(PROVIDED INFORMATION begins)
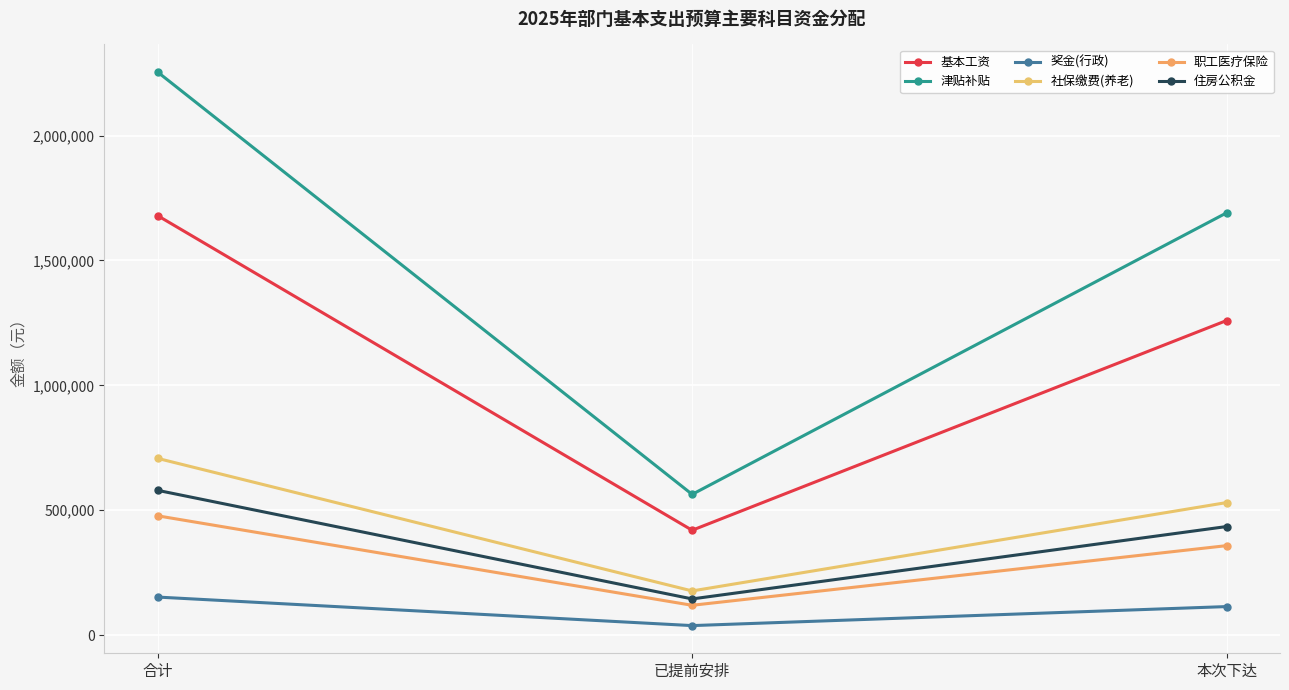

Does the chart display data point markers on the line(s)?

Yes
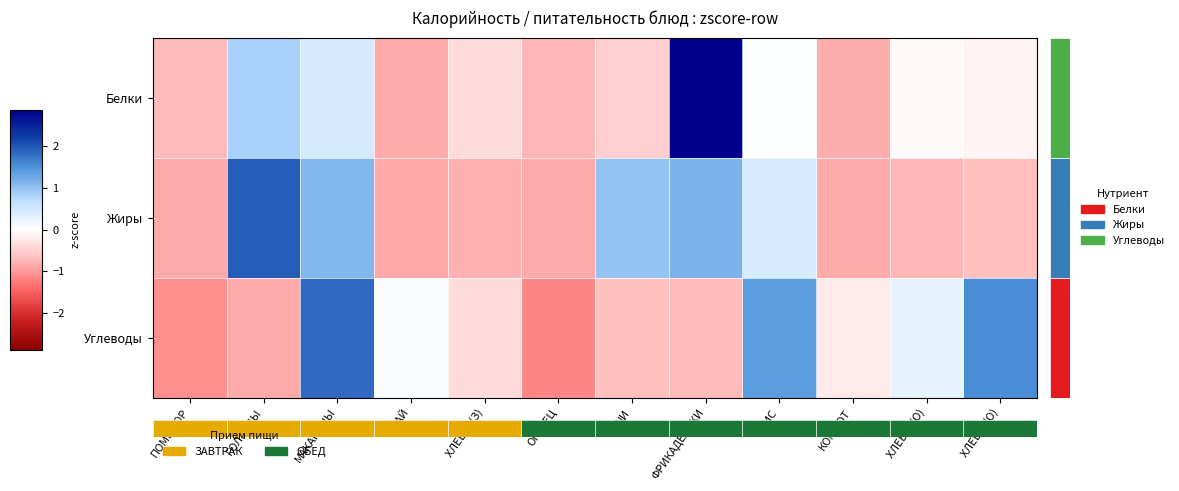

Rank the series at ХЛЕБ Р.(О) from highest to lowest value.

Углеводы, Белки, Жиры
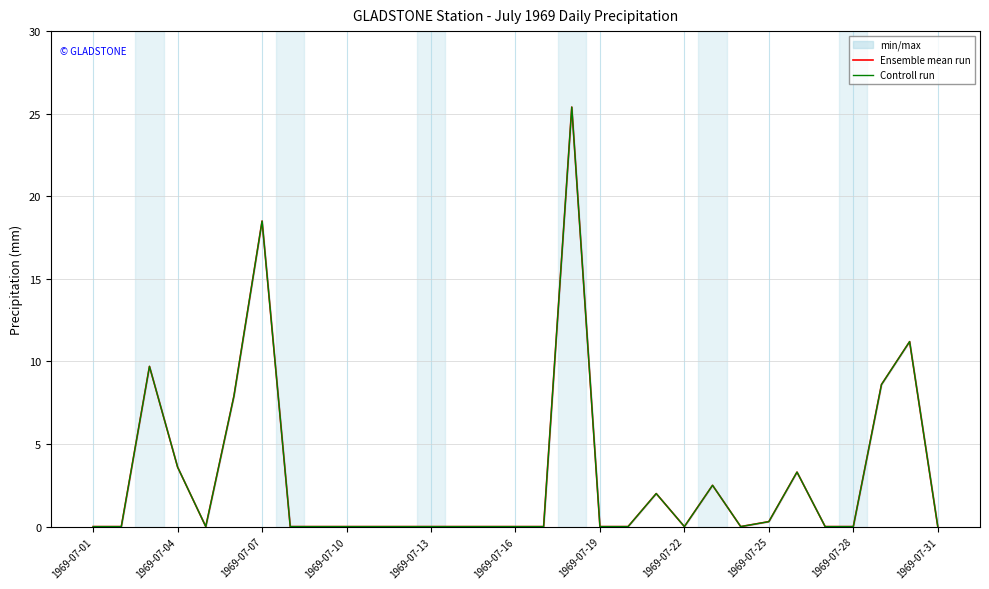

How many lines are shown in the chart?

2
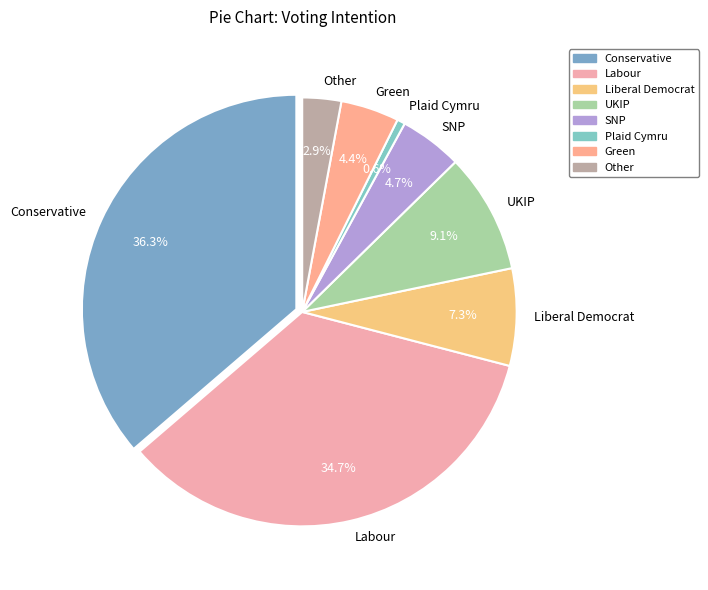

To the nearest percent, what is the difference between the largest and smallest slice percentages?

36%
(PROVIDED INFORMATION ends)
■ ASSIGNMENT ■
Copy every line of the entries above word for word, without any of the pictures.

■ RESULT FOR THIS TASK ■
Does the chart display data point markers on the line(s)?

Yes

Rank the series at ХЛЕБ Р.(О) from highest to lowest value.

Углеводы, Белки, Жиры

How many lines are shown in the chart?

2

To the nearest percent, what is the difference between the largest and smallest slice percentages?

36%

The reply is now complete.